DALLAS — Texas lawmakers are considering two bills that would ban capital appreciation bonds with the aim of reducing the risk of deferred interest costs for local governments, particularly school districts in fast-growing areas of the state.
With more than $4 billion in capital appreciation bonds issued in Texas from 2003 to 2012, about 85% came from school districts, according to the Legislative Budget Board.
“The buy-now, pay-later approach often results in crippling repayment obligations, with the repayment costs being greater than the benefits derived from the bond,” according to Sen. Juan “Chuy” Hinojosa, D-McAllen, in a statement on the intent of Senate Bill 449 that went before the Senate Intergovernmental Affairs Committee Wednesday.
CABs are typically used by school districts where immediate development is needed due to a fast-growing population, but where there are limited financing options.
Bond issuers assume that the number of taxpayers will increase and the anticipated tax-base growth will enable repayment of the obligation.
The bonds are increasingly used in districts in California and Texas, where the school-aged population is expanding faster than the current tax base can support.
CABs are usually sold at a deeply discounted price with maturities that can run up to 40 years. They are distinct from traditional zero-coupon bonds because the investment return is considered to be in the form of compounded interest rather than accreted original issue discount.
That means the initial principal amount of a CAB counts against a municipal issuer’s statutory debt limit, rather than the total par value.
Between 2007 and 2011, Texas municipalities issued over 700 CABs, receiving $2.3 billion in immediate funding, but committing future repayment obligation of over $20 billion, according to the statement on the Senate legislation.
Taxpayers in the rapidly growing Austin suburb of Leander will have to repay about nine times the amount the school district originally borrowed, according to Hinojosa.

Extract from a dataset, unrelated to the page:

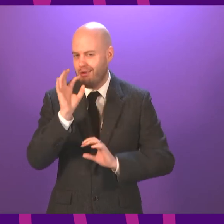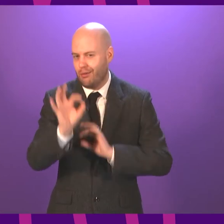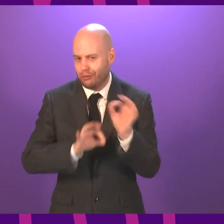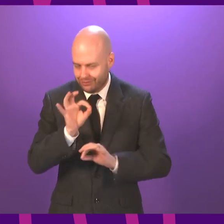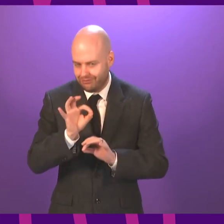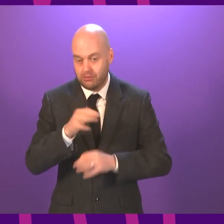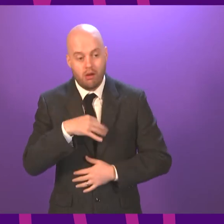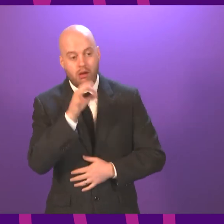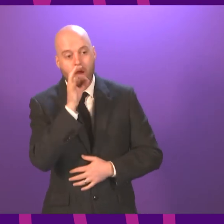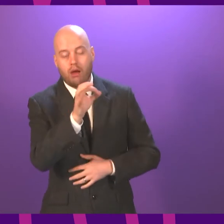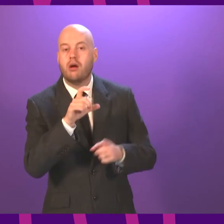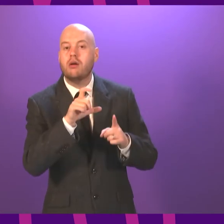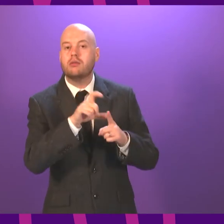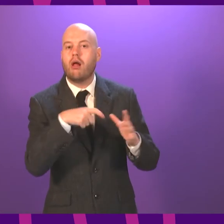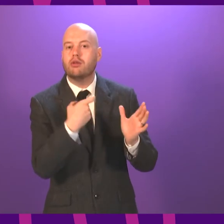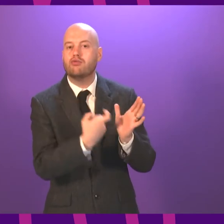one, Douglas Ross.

Rep. Dan Flynn, R-Van, sponsor of the state House Bill 3416, said he introduced his version of the bill with the aim of avoiding problems that have arisen in California and other states.
In California, San Diego County Treasurer and tax collector Dan MacAllister has proposed legislation to limit the terms of CABs to 25 years and require more transparency for taxpayers.
Michigan has banned capital appreciation bonds since 1995. Legislation followed an Oakland County jury verdict that a bond counsel firm committed legal malpractice in recommending CABs to the state’s Pontiac school district.
The Texas Education Agency indicated that school districts would be hindered in their ability to issue advance refunding bonds for savings without the ability to issue premium CABs due to the state “par-to-par” requirements.
The Texas Bond Review Board reported that local governments in fiscal 2011 issued $466 million of CABs.
That included $7.8 million from cities and towns. Special districts and authorities issued $158.2 million, while water districts and authorities issued $3.8 million. Counties and health-care and hospital districts issued none.
Most bond issues for local school districts in Texas are backed by the Texas Permanent School Fund, which provides triple-A ratings and transfers the long-term risk to the state.
Gwen Santiago, executive director of the Texas Association of School Business Officials, said that school districts need the flexibility to use capital appreciation bonds, though the finance mechanism does need review.